══ DATA SHOWN ══
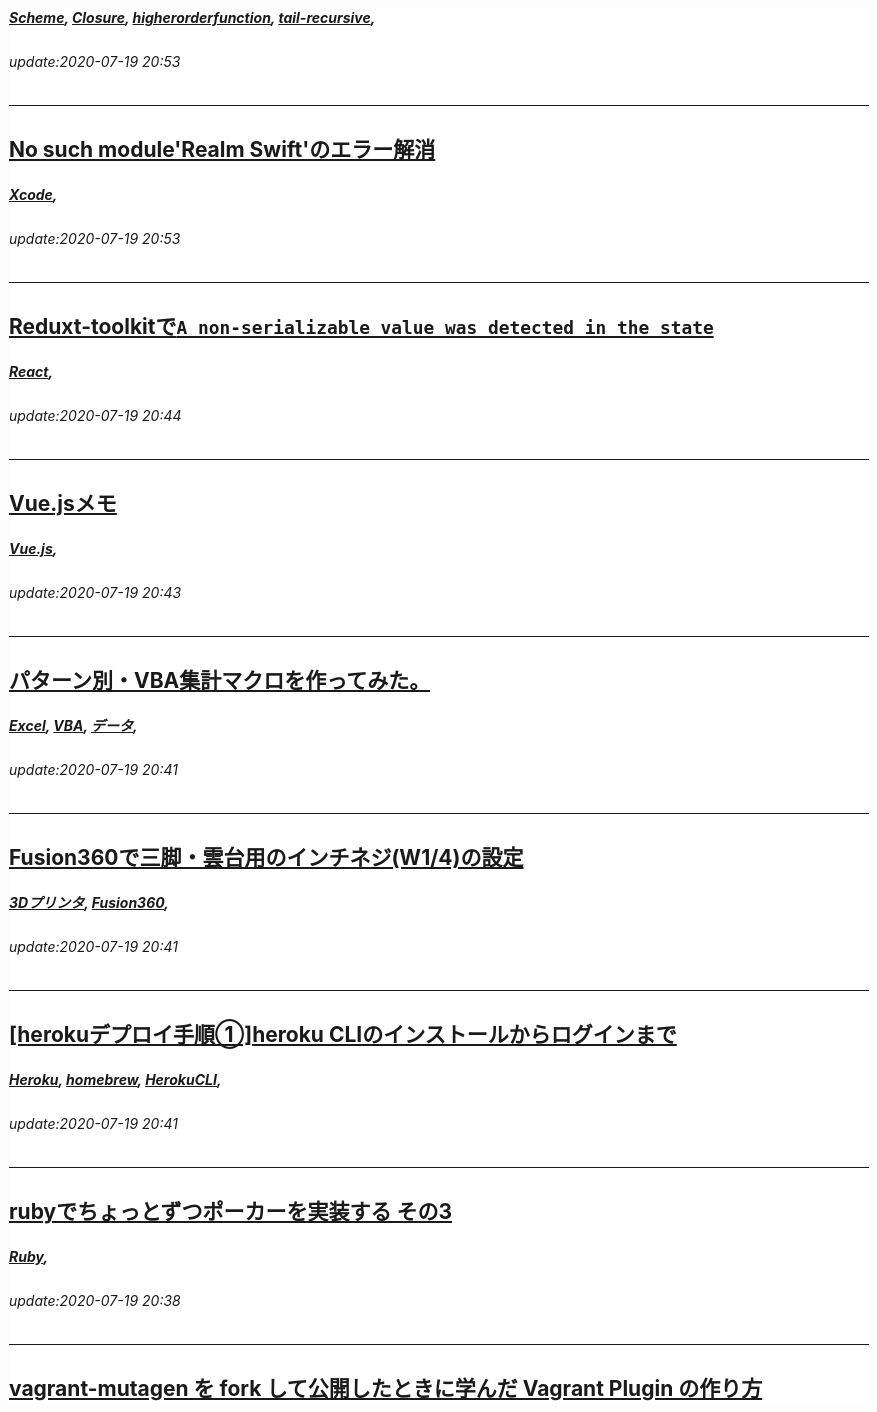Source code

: ##### [Scheme](https://qiita.com/tags/Scheme), [Closure](https://qiita.com/tags/Closure), [higherorderfunction](https://qiita.com/tags/higherorderfunction), [tail-recursive](https://qiita.com/tags/tail-recursive), 
###### update:2020-07-19 20:53
---
## [No such module'Realm Swift'のエラー解消](https://qiita.com/ren_ren/items/72b6d68b5997b7b04d31)
##### [Xcode](https://qiita.com/tags/Xcode), 
###### update:2020-07-19 20:53
---
## [Reduxt-toolkitで`A non-serializable value was detected in the state`](https://qiita.com/crispy/items/e4e2279aedd3221cdc23)
##### [React](https://qiita.com/tags/React), 
###### update:2020-07-19 20:44
---
## [Vue.jsメモ](https://qiita.com/yusuke_mrmt/items/7f087b481e12d350cc1c)
##### [Vue.js](https://qiita.com/tags/Vue.js), 
###### update:2020-07-19 20:43
---
## [パターン別・VBA集計マクロを作ってみた。](https://qiita.com/Yt330110713/items/fbdcb3092c18c0a606d0)
##### [Excel](https://qiita.com/tags/Excel), [VBA](https://qiita.com/tags/VBA), [データ](https://qiita.com/tags/データ), 
###### update:2020-07-19 20:41
---
## [Fusion360で三脚・雲台用のインチネジ(W1/4)の設定](https://qiita.com/2019Shun/items/ccba3b541a2798bcdf82)
##### [3Dプリンタ](https://qiita.com/tags/3Dプリンタ), [Fusion360](https://qiita.com/tags/Fusion360), 
###### update:2020-07-19 20:41
---
## [[herokuデプロイ手順①]heroku CLIのインストールからログインまで](https://qiita.com/nkekisasa222/items/52c872957b30f4e8de1e)
##### [Heroku](https://qiita.com/tags/Heroku), [homebrew](https://qiita.com/tags/homebrew), [HerokuCLI](https://qiita.com/tags/HerokuCLI), 
###### update:2020-07-19 20:41
---
## [rubyでちょっとずつポーカーを実装する その3](https://qiita.com/paraizo2424/items/6187b5b6cd7c7ebc6eca)
##### [Ruby](https://qiita.com/tags/Ruby), 
###### update:2020-07-19 20:38
---
## [vagrant-mutagen を fork して公開したときに学んだ Vagrant Plugin の作り方](https://qiita.com/tatsurou313/items/211a1d86f046cf9ee820)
═══
PROBLEM REQUIREMENTS:
Pull out each line of the data that contains the string "items".

EXERCISE RESPONSE:
## [No such module'Realm Swift'のエラー解消](https://qiita.com/ren_ren/items/72b6d68b5997b7b04d31)
## [Reduxt-toolkitで`A non-serializable value was detected in the state`](https://qiita.com/crispy/items/e4e2279aedd3221cdc23)
## [Vue.jsメモ](https://qiita.com/yusuke_mrmt/items/7f087b481e12d350cc1c)
## [パターン別・VBA集計マクロを作ってみた。](https://qiita.com/Yt330110713/items/fbdcb3092c18c0a606d0)
## [Fusion360で三脚・雲台用のインチネジ(W1/4)の設定](https://qiita.com/2019Shun/items/ccba3b541a2798bcdf82)
## [[herokuデプロイ手順①]heroku CLIのインストールからログインまで](https://qiita.com/nkekisasa222/items/52c872957b30f4e8de1e)
## [rubyでちょっとずつポーカーを実装する その3](https://qiita.com/paraizo2424/items/6187b5b6cd7c7ebc6eca)
## [vagrant-mutagen を fork して公開したときに学んだ Vagrant Plugin の作り方](https://qiita.com/tatsurou313/items/211a1d86f046cf9ee820)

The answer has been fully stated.